In Hollywood, it can take a lifetime to cultivate a legend. For over 40 years, Meryl Streep has captivated audiences with her myriad of acclaimed performances on the silver screen, earning accolades, breaking records, and solidifying her status as one of the greatest actors in the history of cinema. From landmark, award-winning performances early in her career, notably her roles in Kramer vs Kramer (1979) and Sophie’s Choice (1982), to her record-setting 21 Academy Award nominations, Streep is well-recognized as a generational talent.

These days, Streep’s exceptional film career has made her a household name, but her passion for the craft started on the stage, from her New Jersey high school to her undergraduate studies at Vassar College. However, it was at the Yale School of Drama where she was able to cobble together multiple techniques en route to discovering her own approach to acting.

In 1975, she received her Master of Fine Arts degree from Yale, and was bestowed an honorary doctorate several years later, making her one of an esteemed group of alumni that includes lauded performers like Paul Giamatti and Frances McDormand. Though she is a widely admired public figure, Streep has long maintained a great degree of private discretion, but throughout her career she has clandestinely served as a benefactor to a number of charitable causes, especially regarding sustaining the arts.

Along with her husband, sculptor Don Gummer, Streep quietly founded the Silver Mountain Foundation for the Arts in the early ‘80s, through which the couple has made generous contributions to a multitude of organizations. Through the Foundation, she has supported performing arts organizations like the New York Shakespeare Festival, New York’s Public Theater, and institutions such as the Butler Museum of American Art and the Museum of Fine Art, Boston.

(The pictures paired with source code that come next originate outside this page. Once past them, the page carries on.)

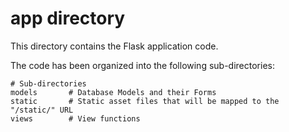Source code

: # app directory

This directory contains the Flask application code.

The code has been organized into the following sub-directories:

    # Sub-directories
    models       # Database Models and their Forms
    static       # Static asset files that will be mapped to the "/static/" URL
    views        # View functions
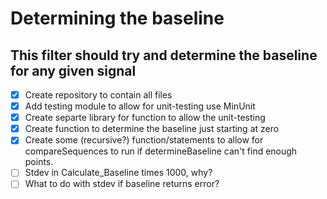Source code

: Determining the baseline
========================

This filter should try and determine the baseline for any given signal
----------------------------------------------------------------------

- [x] Create repository to contain all files
- [x] Add testing module to allow for unit-testing use MinUnit
- [x] Create separte library for function to allow the unit-testing
- [x] Create function to determine the baseline just starting at zero
- [x] Create some (recursive?) function/statements to allow for
      compareSequences to run if determineBaseline can't find enough points.
- [ ] Stdev in Calculate_Baseline times 1000, why?
- [ ] What to do with stdev if baseline returns error?
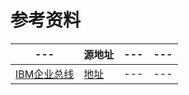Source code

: # 参考资料

---|源地址|---|---
---|---|---|---
[IBM企业总线](./ESB_Architecture.pdf) |[地址][ibmESB_Architecture]|---|---

[ibmESB_Architecture]: ftp://public.dhe.ibm.com/la/documents/developerworks/ssa/event_pdf/descubriendo/02_ESB_Architecture.pdf
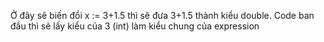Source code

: Ở đây sẽ biến đổi x := 3+1.5 thì sẽ đưa 3+1.5 thành kiểu double. Code ban đầu thì sẽ lấy kiểu của 3 (int) làm kiểu chung của expression
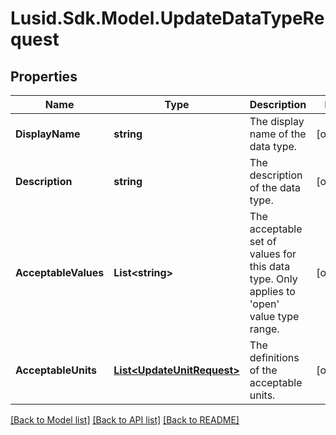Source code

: # Lusid.Sdk.Model.UpdateDataTypeRequest

## Properties

Name | Type | Description | Notes
------------ | ------------- | ------------- | -------------
**DisplayName** | **string** | The display name of the data type. | [optional] 
**Description** | **string** | The description of the data type. | [optional] 
**AcceptableValues** | **List&lt;string&gt;** | The acceptable set of values for this data type. Only applies to &#39;open&#39; value type range. | [optional] 
**AcceptableUnits** | [**List&lt;UpdateUnitRequest&gt;**](UpdateUnitRequest.md) | The definitions of the acceptable units. | [optional] 

[[Back to Model list]](../README.md#documentation-for-models) [[Back to API list]](../README.md#documentation-for-api-endpoints) [[Back to README]](../README.md)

Her contributions to supporting academic arts programs and higher education accessibility are also notable, providing support to both Yale’s School of Drama and School of Art in addition to her undergraduate alma mater Vassar College. She has also shown support for Upward Bound, a program that provides college prep courses and mentorship to low-income students, especially those facing impediments to pursuing a postsecondary education.

Through her public reflections and private philanthropy, Streep has made apparent the impact of her own higher learning experience at Yale School of Drama and the Yale Repertory Theatre. It is an institution, after all, that has produced some of the premier dramatists and thespians of the late 20th and early 21st centuries, including Streep’s classmates like Sigourney Weaver and Christopher Durang.

Through an unbiased lens, Streep is clearly one of Yale’s most successful and endearing alumni. In any given year, the actress is likely to deliver another acclaimed performance, but it is just as probable that she is quietly giving back to the communities she holds dear. For as many accolades as she may earn, Meryl Streep seems determined to ensure the same future awaits the next generation of artists.